___ Data shown

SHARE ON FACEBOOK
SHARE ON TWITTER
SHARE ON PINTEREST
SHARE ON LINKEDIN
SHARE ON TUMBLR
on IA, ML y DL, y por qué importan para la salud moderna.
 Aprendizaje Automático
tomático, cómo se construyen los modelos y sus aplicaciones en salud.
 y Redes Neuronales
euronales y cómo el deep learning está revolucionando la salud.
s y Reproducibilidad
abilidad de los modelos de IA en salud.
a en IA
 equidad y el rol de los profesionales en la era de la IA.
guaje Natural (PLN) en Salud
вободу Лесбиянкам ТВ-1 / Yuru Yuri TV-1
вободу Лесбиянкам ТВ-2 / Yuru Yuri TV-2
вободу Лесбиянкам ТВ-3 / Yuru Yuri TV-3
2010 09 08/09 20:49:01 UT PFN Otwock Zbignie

______

Activity => Please repeat the items above, replacing "SHARE ON" with "POST TO" everywhere it occurs and leaving everything else unchanged.

Expected answer =>
POST TO FACEBOOK
POST TO TWITTER
POST TO PINTEREST
POST TO LINKEDIN
POST TO TUMBLR
on IA, ML y DL, y por qué importan para la salud moderna.
 Aprendizaje Automático
tomático, cómo se construyen los modelos y sus aplicaciones en salud.
 y Redes Neuronales
euronales y cómo el deep learning está revolucionando la salud.
s y Reproducibilidad
abilidad de los modelos de IA en salud.
a en IA
 equidad y el rol de los profesionales en la era de la IA.
guaje Natural (PLN) en Salud
вободу Лесбиянкам ТВ-1 / Yuru Yuri TV-1
вободу Лесбиянкам ТВ-2 / Yuru Yuri TV-2
вободу Лесбиянкам ТВ-3 / Yuru Yuri TV-3
2010 09 08/09 20:49:01 UT PFN Otwock Zbignie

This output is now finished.